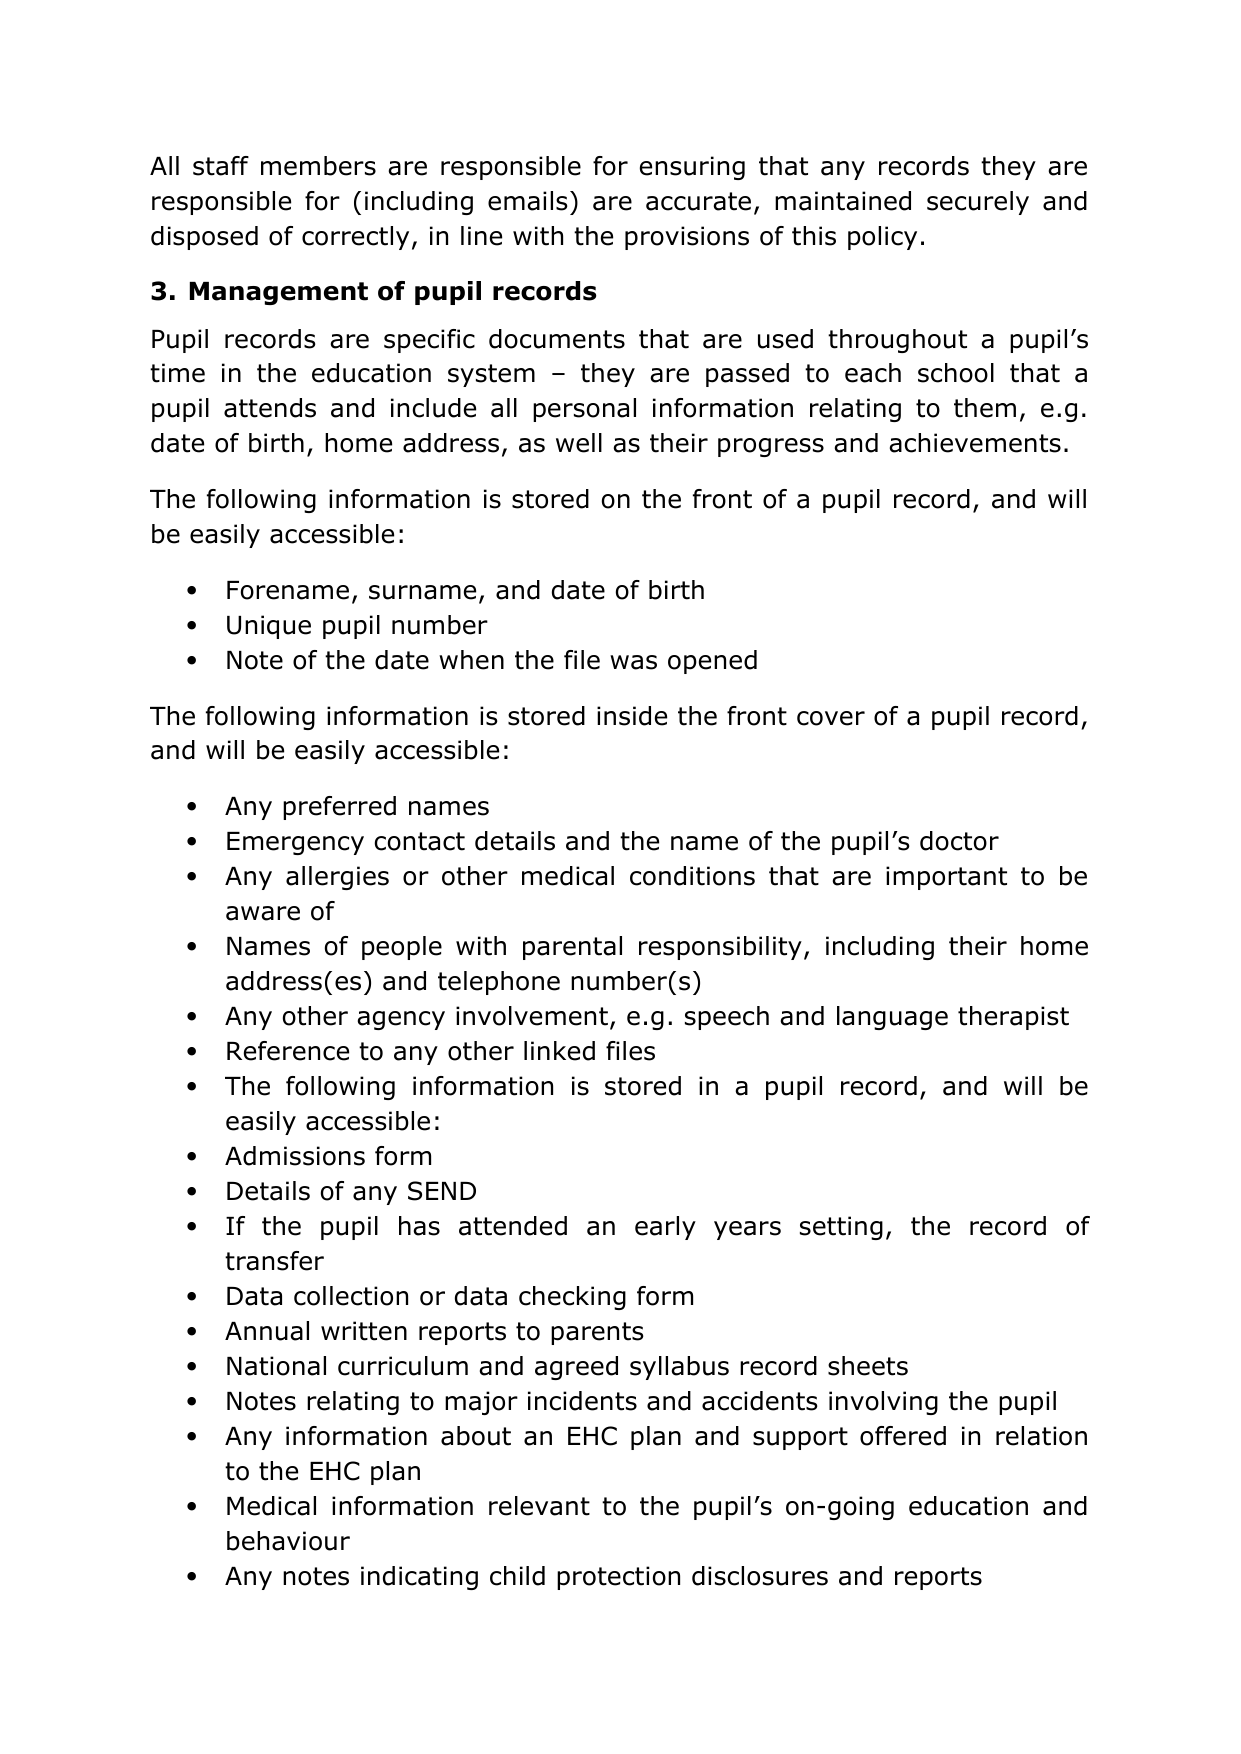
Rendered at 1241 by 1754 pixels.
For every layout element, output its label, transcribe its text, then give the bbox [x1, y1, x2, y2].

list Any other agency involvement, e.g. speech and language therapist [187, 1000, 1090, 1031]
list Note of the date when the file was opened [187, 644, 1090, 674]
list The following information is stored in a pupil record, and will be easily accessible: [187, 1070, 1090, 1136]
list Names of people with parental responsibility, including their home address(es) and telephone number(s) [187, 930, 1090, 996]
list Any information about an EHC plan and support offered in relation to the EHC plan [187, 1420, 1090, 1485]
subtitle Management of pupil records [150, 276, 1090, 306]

#### WHAT YOU WILL DO
Could you reproduce the listing above word for word while leaving out its pictures?

#### TASK RESULT
Rendered at 1241 by 1754 pixels.
For every layout element, output its label, transcribe its text, then give the bbox [x1, y1, x2, y2].

list Any other agency involvement, e.g. speech and language therapist [187, 1000, 1090, 1031]
list Note of the date when the file was opened [187, 644, 1090, 674]
list The following information is stored in a pupil record, and will be easily accessible: [187, 1070, 1090, 1136]
list Names of people with parental responsibility, including their home address(es) and telephone number(s) [187, 930, 1090, 996]
list Any information about an EHC plan and support offered in relation to the EHC plan [187, 1420, 1090, 1485]
subtitle Management of pupil records [150, 276, 1090, 306]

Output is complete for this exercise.